I, a fundraiser like your development director, didn’t want to ask for help when I needed it.
And it could have helped our organization so much more, if I had.
This unwillingness to ask for help also stems from the way nonprofits punish us mercilessly if we make mistakes. Even small mistakes.
We only want to come to our boss with good news. Or with the money. We don’t want to be seen “taking risks” because when we do, we have the potential to fail.
We need to, as a sector, encourage people to lean on each other, ask for help, and take risks. Bigger and bigger risks, which will lead to bigger and bigger rewards. They will also help us learn to understand our major donors better.
Good luck with KBOO, it’s the only station worth listening to in Portland. Where I live now, in Austin, still has a thriving independent radio scene, comparatively.

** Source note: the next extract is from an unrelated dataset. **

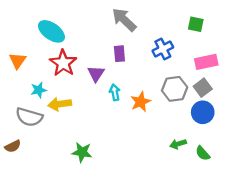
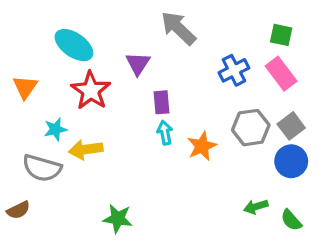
purple rectangle: (119, 54) -> (162, 102), moved
pink rectangle: (206, 62) -> (281, 74), moved, turned 65
purple triangle: (96, 74) -> (138, 64), moved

You should check out our KOOP radio sometime!
Mazarine
http://wildwomanfundraising.com
BY Allan Shore
ON November 4, 2010 05:47 PM
So funny and inspiring to read this! Not that I don’t know it’s true, but more that I connected it to the issue of how to use technology. I get a lot of push-back when I try to suggest how the use of “click-a-send” political advocacy technology says something about what traditional (often faith-based) advocacy agencies need to learn EVEN if they are going to stick with their person-to-person advocacy. People think there is no educational substance in non-personal connectivity, and talking with funders or investors causes more concerns. Getting beyond this is a big, big, big problem that we have to deal with. Appreciate the lessons learned.